(Saved data entries)
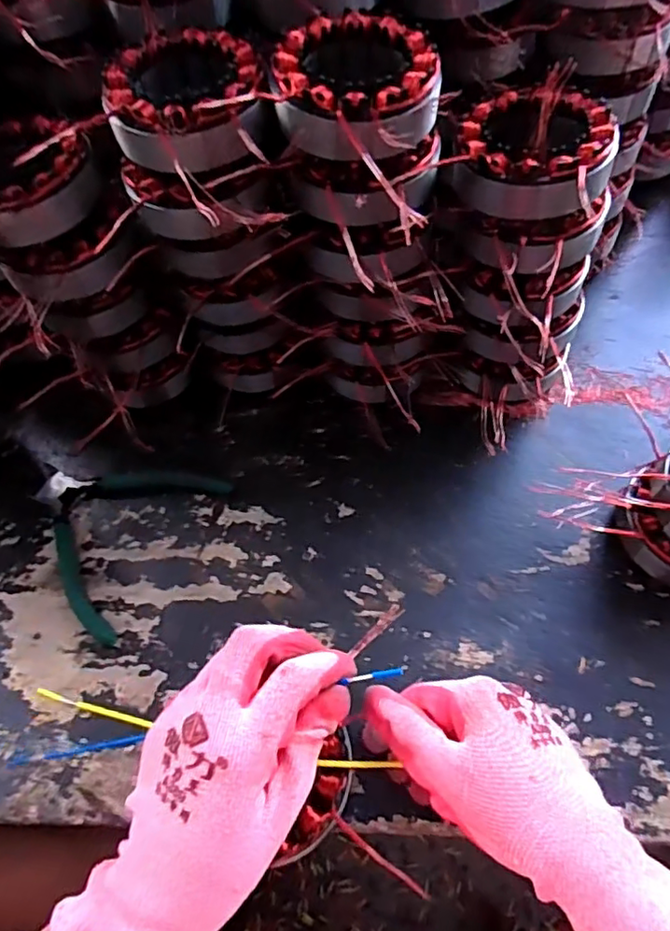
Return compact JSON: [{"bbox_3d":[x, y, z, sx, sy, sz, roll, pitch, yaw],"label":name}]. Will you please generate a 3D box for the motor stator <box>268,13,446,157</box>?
[{"bbox_3d":[0.011,-0.193,0.302,0.081,0.029,0.093,9,62,8],"label":"motor stator"}]

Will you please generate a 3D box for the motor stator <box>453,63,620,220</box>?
[{"bbox_3d":[0.114,-0.177,0.332,0.086,0.038,0.094,19,63,13],"label":"motor stator"}]

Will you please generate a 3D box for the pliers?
[{"bbox_3d":[-0.161,0.038,0.418,0.120,0.010,0.135,28,66,17],"label":"pliers"}]

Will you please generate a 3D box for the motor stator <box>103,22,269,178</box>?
[{"bbox_3d":[-0.079,-0.193,0.307,0.081,0.033,0.094,-22,62,-10],"label":"motor stator"}]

● TASK BRIEF: Print out every entry above without changing a word, and leave out the pictures.

● OUTPUT OF THE TASK:
Return compact JSON: [{"bbox_3d":[x, y, z, sx, sy, sz, roll, pitch, yaw],"label":name}]. Will you please generate a 3D box for the motor stator <box>268,13,446,157</box>?
[{"bbox_3d":[0.011,-0.193,0.302,0.081,0.029,0.093,9,62,8],"label":"motor stator"}]

Will you please generate a 3D box for the motor stator <box>453,63,620,220</box>?
[{"bbox_3d":[0.114,-0.177,0.332,0.086,0.038,0.094,19,63,13],"label":"motor stator"}]

Will you please generate a 3D box for the pliers?
[{"bbox_3d":[-0.161,0.038,0.418,0.120,0.010,0.135,28,66,17],"label":"pliers"}]

Will you please generate a 3D box for the motor stator <box>103,22,269,178</box>?
[{"bbox_3d":[-0.079,-0.193,0.307,0.081,0.033,0.094,-22,62,-10],"label":"motor stator"}]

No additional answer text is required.